Due to the stochastic nature of wind power production, connection of wind turbine generators to the power network can lead to grid instability, wind-energy rejection (thus, the financial losses of wind farm owners), harmonics, or even failures, if these systems are not properly controlled [120122]. Power electronic converters are used to match the characteristics of wind turbines with the requirements of grid connections, terms of including frequency, voltage, control of active and reactive power, and harmonics [123].

This chapter mainly addresses the reliability issues of wind power systems in “facility” aspects and generation adequacy of the power system. The power quality issues and those of the transients like stability are typically not included in the adequacy analysis and thus are out of the scope of this chapter. Chen et al. [123] provides a comprehensive review of the state of the art of power electronics for wind turbines. Interested readers can refer to [123] for further detailed information.

6 Summary

This chapter reviews the studies relevant to the reliability and maintenance issues of wind energy facilities, with the ultimate objective of achieving sustainable and competitive energy supply. Unlike conventional power plants largely operated under steady states, wind turbines operate in highly stochastic environments under non-stationary loading. Although more power can be harvested during the seasons with strong winds, wind turbines are prone to failures during such weather conditions and repairs are difficult to carry out and more costly. Moreover, the variable, intermittent nature of wind power generation has a significant effect on overall power system reliability.
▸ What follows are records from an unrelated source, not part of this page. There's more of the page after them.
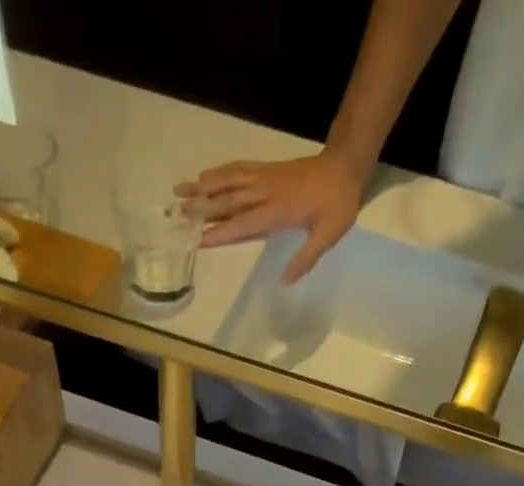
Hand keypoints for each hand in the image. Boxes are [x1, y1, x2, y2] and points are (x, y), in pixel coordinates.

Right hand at [193, 151, 365, 283]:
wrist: (345, 166)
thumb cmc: (338, 204)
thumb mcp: (328, 235)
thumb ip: (306, 258)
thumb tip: (285, 281)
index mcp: (279, 211)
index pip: (245, 224)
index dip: (222, 232)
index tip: (200, 239)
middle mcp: (266, 192)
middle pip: (230, 200)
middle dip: (203, 207)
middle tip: (178, 213)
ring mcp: (265, 178)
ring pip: (229, 182)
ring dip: (204, 187)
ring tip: (181, 191)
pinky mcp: (267, 170)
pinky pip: (239, 169)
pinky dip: (221, 172)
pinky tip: (206, 176)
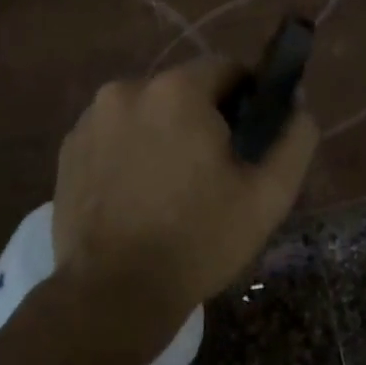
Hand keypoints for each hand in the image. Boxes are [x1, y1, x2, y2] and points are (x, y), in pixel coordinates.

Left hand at [52, 57, 320, 322]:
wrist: (112, 295)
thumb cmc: (198, 241)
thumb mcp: (268, 195)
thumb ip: (294, 138)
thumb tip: (297, 106)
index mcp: (177, 91)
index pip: (226, 69)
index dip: (248, 98)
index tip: (251, 137)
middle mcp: (127, 89)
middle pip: (184, 90)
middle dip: (204, 119)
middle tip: (215, 170)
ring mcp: (91, 119)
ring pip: (147, 111)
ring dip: (165, 133)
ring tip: (172, 188)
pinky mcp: (68, 148)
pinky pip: (115, 133)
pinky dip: (131, 150)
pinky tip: (137, 195)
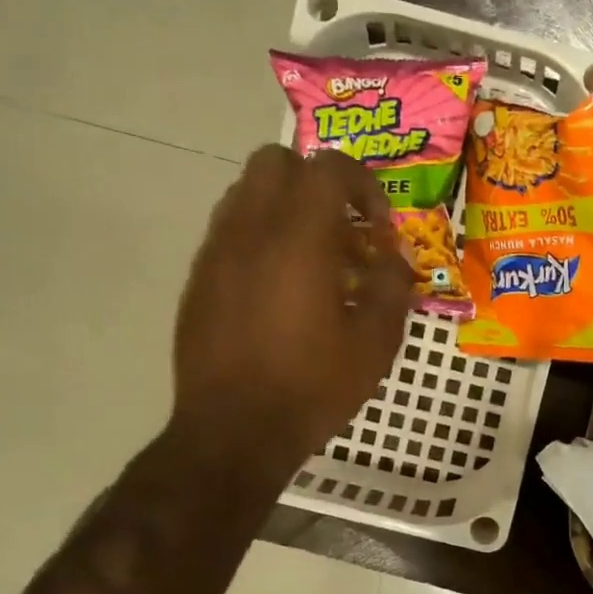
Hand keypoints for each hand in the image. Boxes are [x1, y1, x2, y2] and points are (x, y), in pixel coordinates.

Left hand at [170, 145, 411, 477]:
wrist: (234, 431)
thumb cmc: (313, 386)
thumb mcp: (375, 342)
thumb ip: (392, 286)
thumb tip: (393, 258)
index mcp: (298, 238)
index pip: (329, 167)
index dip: (364, 185)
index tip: (380, 228)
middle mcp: (250, 229)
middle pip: (277, 162)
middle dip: (317, 183)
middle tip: (344, 229)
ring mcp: (216, 251)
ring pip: (247, 193)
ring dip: (286, 209)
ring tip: (314, 260)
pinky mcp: (199, 278)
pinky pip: (230, 232)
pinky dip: (261, 238)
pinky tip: (281, 289)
With these unique operating characteristics for wind energy generation, traditional approaches applied in other industries may not necessarily be effective for maintaining wind energy facilities and enhancing their reliability. The wind power industry faces new challenges pertaining to developing and deploying innovative, practical operational strategies to lower maintenance cost. The exciting news is that, as evident in this chapter, there has already been a rich body of work dedicated to studies directly relevant to wind energy applications. We observe that accurate reliability predictions and cost-effective O&M strategies are pressingly needed to address the approaching challenges faced by the global wind power industry. We also believe that considering today’s trend of the ever increasing scale of wind farms, a well-planned maintenance strategy will have to be coordinated with a supply chain management program that can organize repair resources in a just-in-time manner. Addressing these challenges in a comprehensive program is not trivial. However, a successful development and implementation of such a program can result in significant benefits to the wind power industry.